Éric Jean a un faible pour les formes hybrides qui mêlent le théâtre au mouvement et à la danse. Des pièces où le sens des choses est souvent tapi dans les silences. Mais cette fois, le directeur du Quat'Sous fait un retour au texte théâtral en mettant en scène une comédie noire signée Olivier Kemeid. Avec une distribution impressionnante, incluant Sylvie Drapeau et Anne Casabonne.

Comme ça lui arrive souvent, Éric Jean a choisi ses comédiens avant même que le texte d'Olivier Kemeid ne soit écrit. Des amis et des collaborateurs de longue date pour la plupart. Depuis l'été dernier, Sylvie Drapeau, Anne Casabonne, André Robitaille, Renaud Lacelle-Bourdon, Martine-Marie Lalande, Laurie Gagné et Olivia Palacci se sont donc prêtés au jeu de cette création à l'aveugle...

«J'avais envie de travailler avec Olivier Kemeid, explique Éric Jean, qui a collaboré avec l'auteur et metteur en scène à deux reprises par le passé [Les mains et Une ardente passion]. Je lui ai fait deux demandes. Je voulais qu'il écrive une comédie noire; il a beaucoup d'humour dans la vie. Et puis je voulais que l'action se passe dans un édifice à bureaux. Pour le reste, il avait carte blanche.»

Au mois de juin dernier, les sept comédiens se sont présentés au local de répétition du Quat'Sous. Éric Jean et Olivier Kemeid leur ont fait faire des improvisations sur le thème du travail de bureau pendant deux heures. Qu'est-ce qu'ils ont vu dans ces impros? «On a vu l'esclavage, répond Éric Jean. On a vu des gens prisonniers de leur travail, cherchant constamment des échappatoires.»

Après une première lecture au mois de décembre, Olivier Kemeid (Furieux et désespérés, Moi, dans les ruines rouges du siècle) a poursuivi l'écriture de cette pièce inspirée des films Being John Malkovitch de Spike Jonze et Théorème, de l'Italien Pier Paolo Pasolini.

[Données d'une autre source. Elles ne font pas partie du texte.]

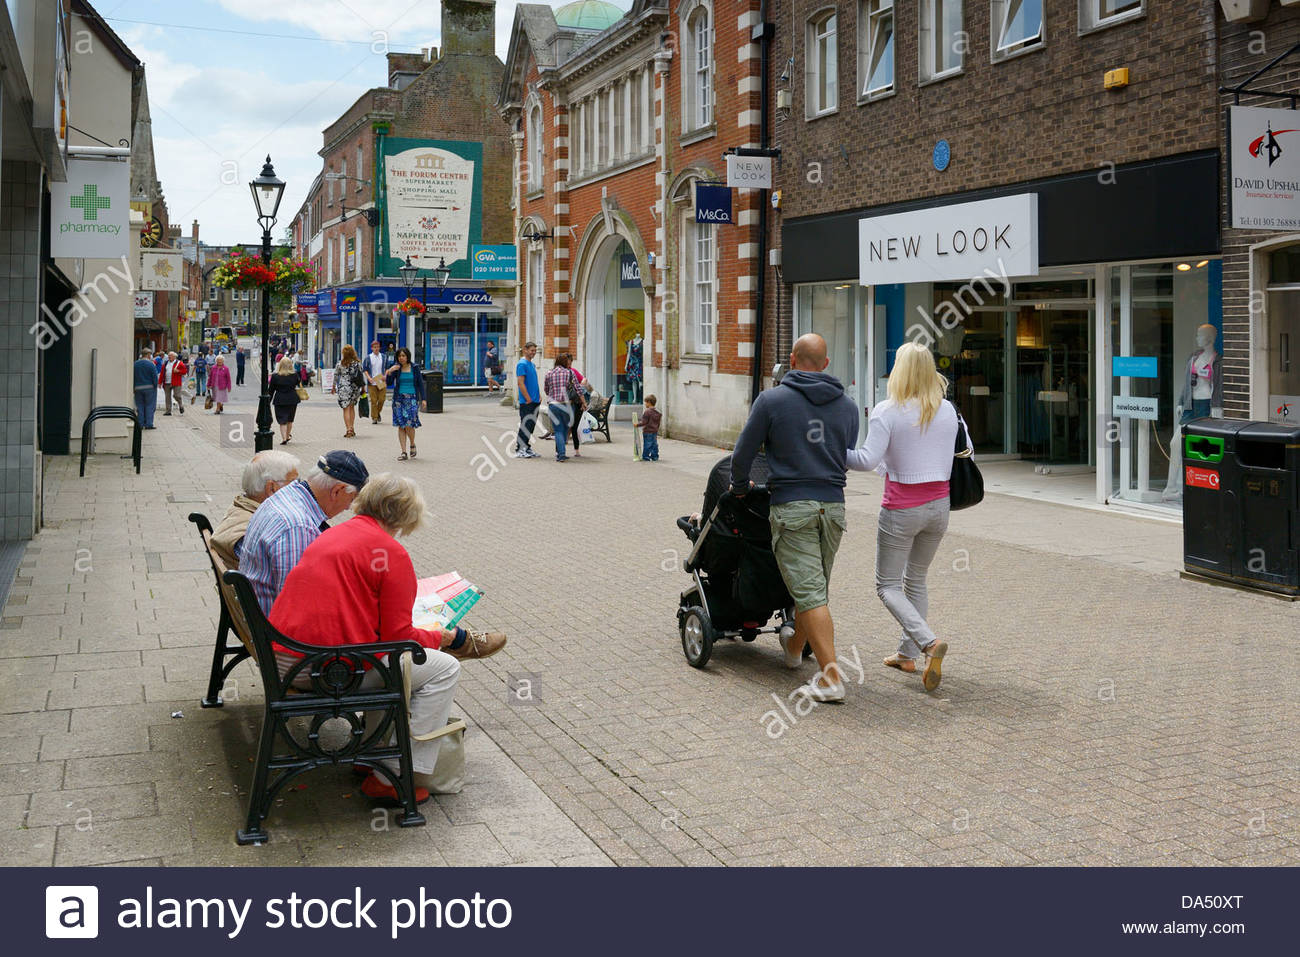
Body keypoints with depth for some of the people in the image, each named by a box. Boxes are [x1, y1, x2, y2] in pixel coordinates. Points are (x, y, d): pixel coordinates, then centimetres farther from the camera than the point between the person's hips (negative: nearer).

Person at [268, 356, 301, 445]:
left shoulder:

De fil en aiguille, de lectures en improvisations, sa comédie noire a pris la forme d'une fable.

Survivre à l'ennui

Survivre, donc. Mais survivre à quoi? «À l'ennui, nous dit Éric Jean. À un monde de travail qui nous éteint, qui nous abrutit. Malheureusement, il y a beaucoup de gens qui doivent accepter cette situation...»

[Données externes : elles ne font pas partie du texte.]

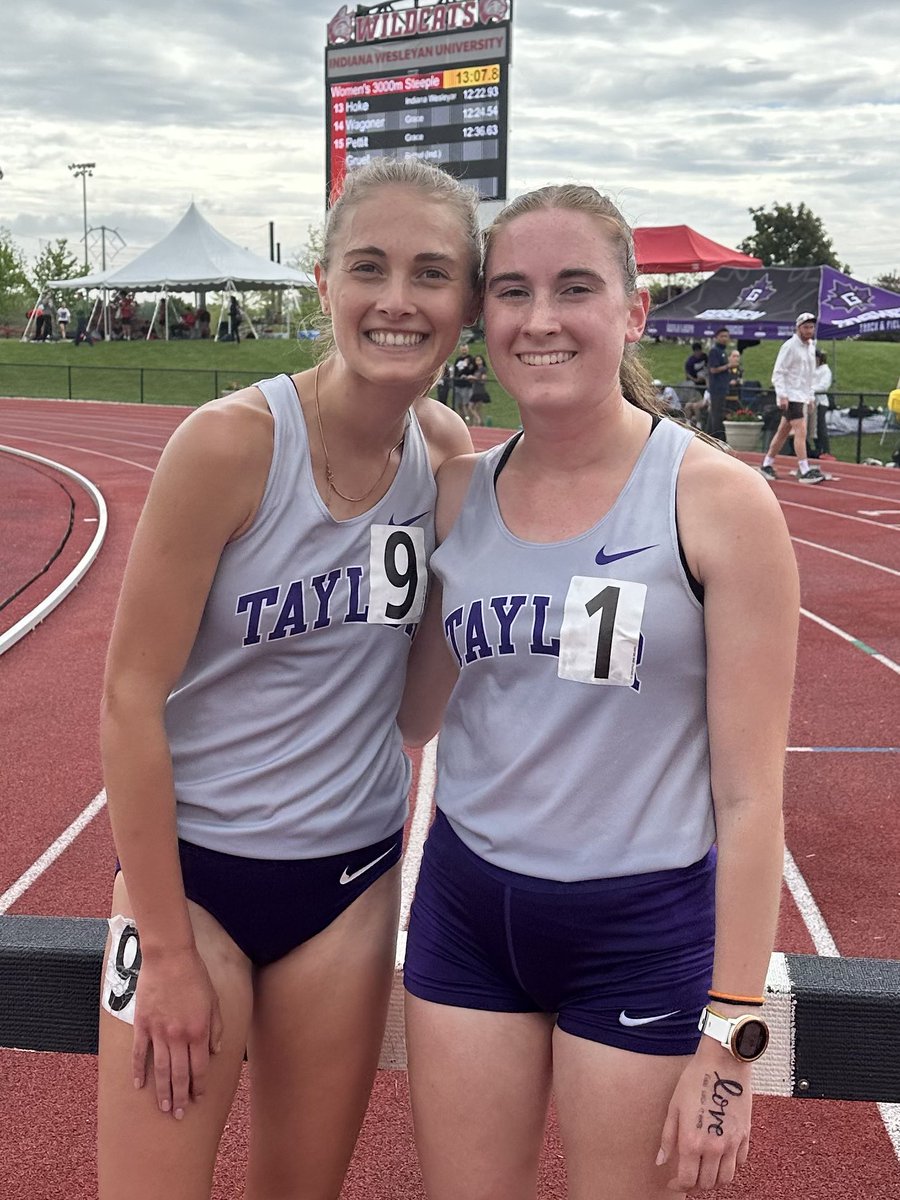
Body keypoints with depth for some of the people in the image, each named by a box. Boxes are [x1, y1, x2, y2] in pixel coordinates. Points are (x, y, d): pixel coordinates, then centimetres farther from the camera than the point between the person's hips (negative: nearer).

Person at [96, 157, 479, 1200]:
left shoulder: (450, 452, -4)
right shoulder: (229, 442, -19)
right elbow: (130, 700, -15)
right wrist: (168, 948, -13)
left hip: (353, 878, 4)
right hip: (192, 867, -4)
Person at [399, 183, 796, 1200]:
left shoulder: (717, 499, -12)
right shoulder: (458, 494, 1)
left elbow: (749, 791, -11)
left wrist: (731, 1035, -11)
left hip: (643, 927, -4)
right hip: (466, 903, 4)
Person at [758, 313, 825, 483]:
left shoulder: (811, 347, 14)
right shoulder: (790, 346, -11)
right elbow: (778, 372, -13)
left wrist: (810, 396, 17)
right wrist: (782, 396, -20)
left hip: (802, 396, 8)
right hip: (791, 396, -8)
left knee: (783, 432, 12)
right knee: (801, 431, -14)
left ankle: (767, 465, 21)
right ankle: (805, 472, -16)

Survivre s'ouvre donc sur le plat quotidien de six employés de bureau. «On ne sait pas exactement ce qu'ils font comme travail, et à la limite on s'en fout, indique Éric Jean. Mais on les sent éteints. Ils ont tous renoncé à une partie de leur être.» Tout cela, jusqu'à ce qu'apparaisse le septième personnage, qui sera incarné par Renaud Lacelle-Bourdon (Robin et Marion, Le grand cahier).

«Dès son arrivée, une confusion s'installe, détaille Éric Jean. On ne sait pas trop ce qu'il fait là, mais sa présence va être un déclencheur de pulsions. Tous les personnages vont lui coller une étiquette en fonction de leurs désirs, de leurs manques aussi. Ils seront tentés de s'éliminer pour arriver à leurs fins, comme dans les téléréalités. Ils chercheront, à tout le moins, à se valoriser auprès de lui en rendant les autres plus vulnérables.»

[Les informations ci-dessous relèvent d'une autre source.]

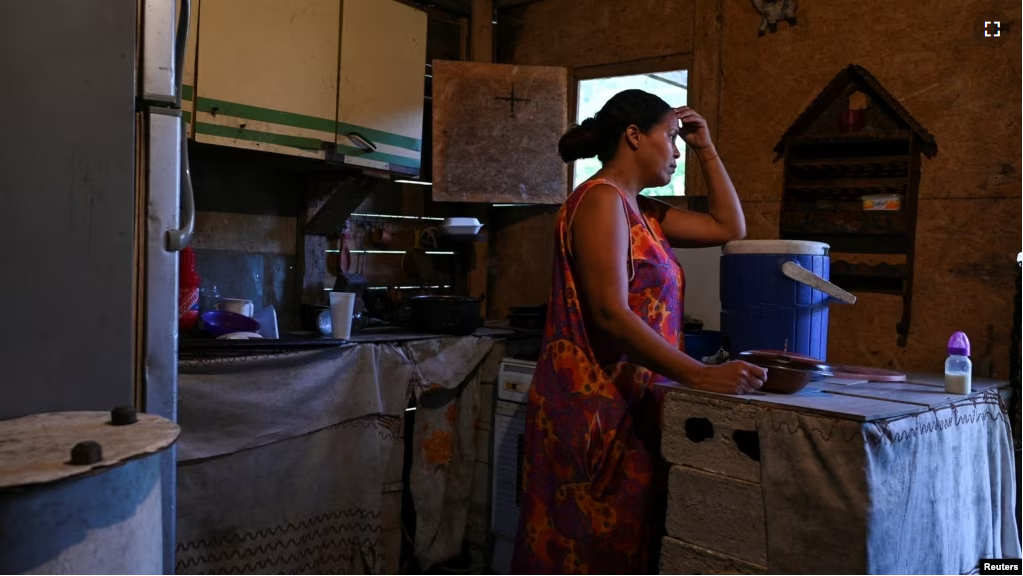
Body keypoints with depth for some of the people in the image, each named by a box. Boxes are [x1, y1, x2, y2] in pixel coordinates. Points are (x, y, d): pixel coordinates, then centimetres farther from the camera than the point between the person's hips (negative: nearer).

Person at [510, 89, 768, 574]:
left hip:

Le metteur en scène ne veut évidemment pas révéler de «punch», mais à la fin, avance-t-il, «on est dans du Stephen King! Il y a un vrai suspense». «C'est une pièce sur la place du rêve, poursuit-il. Comment fait-on pour survivre à une vie où l'on n'est absolument pas stimulé? s'interroge Éric Jean. C'est aussi une pièce sur ce qu'on est prêt à faire pour atteindre son but. Pour se sortir de ce carcan...»

Du 23 avril au 18 mai au Quat'Sous

Une première partie avec Simon Lacroix


L'auteur et comédien Simon Lacroix, qui vient de commencer une résidence d'artiste au Quat'Sous, présentera une courte forme théâtrale juste avant les représentations de Survivre. Une véritable nouveauté au théâtre!

Cleaning, proposé à même le décor de la pièce d'Olivier Kemeid, mettra notamment en scène des employés d'entretien ménager travaillant dans une tour à bureaux. Simon Lacroix, dont le très chouette Projet Bocal a été présenté récemment à La Licorne (avec Sonia Cordeau et Raphaëlle Lalande), fera cette fois équipe avec Julien Hurteau et Raphaëlle Lalande.

Le trio présentera Cleaning à huit reprises, les soirs de week-end. Détails sur le site du Quat'Sous.